Yes, I guess you could say that all of these elements describe a *picture* projected onto the cave of the mind (the screen of our imagination) and that someone would not need the visual-conceptual in order to have a sufficient picture (of Reality) in order to act properly and constructively in this life (the Christian object). The very picture of Christianity
could be seen not as a helping concept but rather as an obstructing agent. But that would imply that you, Harbal, have some sort of sense of what man needs, what a soul needs, or what is more likely that you do not believe in any of that and, also likely, that you have not ever really sat yourself down to think these things through in any sense at all!
And if that is true (and that is what seems true from where I sit) then I think that you disqualify yourself from being capable of making nearly any judgments at all. And if that is true then you yourself can be examined as one of those beings chained in such a way that you cannot turn your head neither to the left nor to the right. You face a wall (your conceptual screen, the limit of your conceptual framework, etc.) but have no substantial idea *where you are* nor really any sense of what purpose or value life has. Simply put you do not seem to have bothered much with these questions. You yourself make that very plain so it is not that I am saying anything that you have not yourself said.

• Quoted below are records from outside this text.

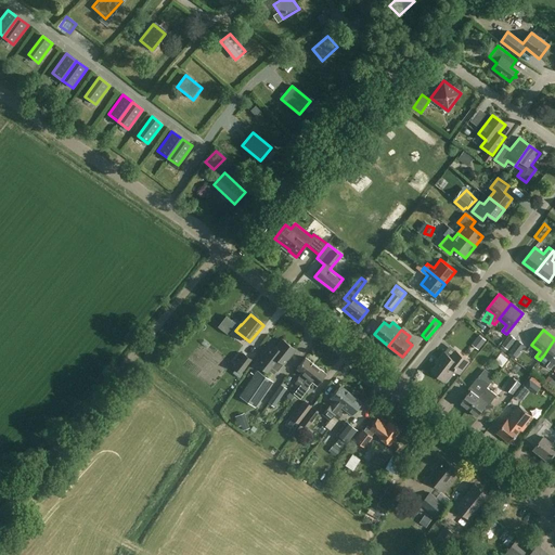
[(516,339),(511,335),(501,348),(506,352),(516,339)]
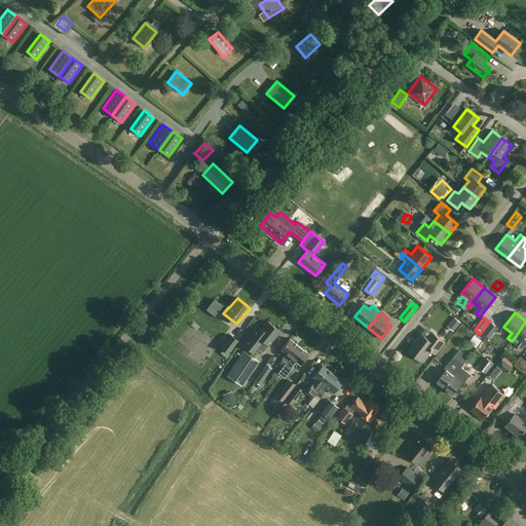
[(455,318),(448,327),(454,332),(460,323),(455,318)]
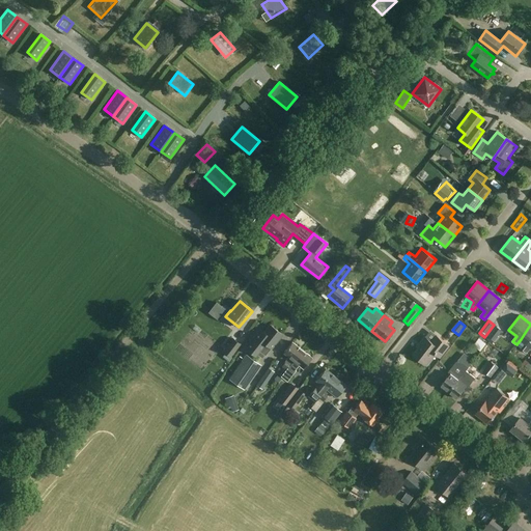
[(283,334),(271,324),(264,332),(260,328),(250,340),(251,341),(246,347),(255,355),(259,351),(264,355),(271,347),(283,334)]
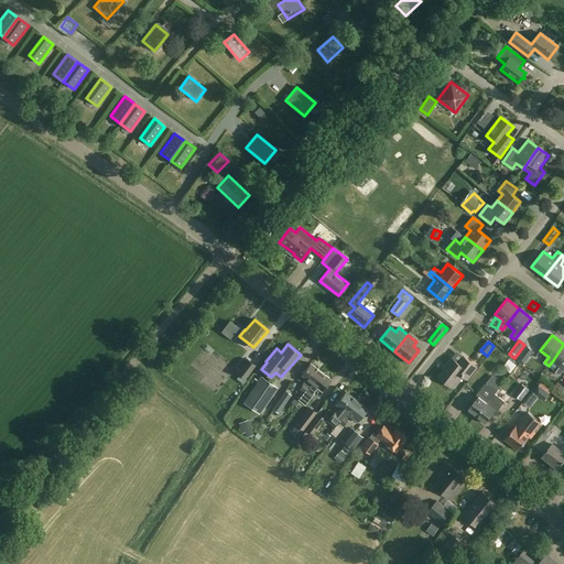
[(563,371),(563,345),(553,360),(561,367),(556,372),(561,376),(563,371)]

I am very interested in the fall and the descent from those former *conceptual orders* when people did take their religious and spiritual life seriously. Decadence is a notion that can be examined as a 'falling back into' those conditions of which Plato's Cave is a metaphor.
Irving Babbitt wrote in
“Interpreting India to the West” (1917):
"On the one hand is the ascending path of insight and discrimination. Those who take it may be termed the spiritual athletes. On the other hand is the descending path towards the subrational followed by those who court the confused reverie that comes from the breakdown of barriers and the blurring of distinctions and who are ready to forego purpose in favor of “spontaneity”; and these may be termed the cosmic loafers."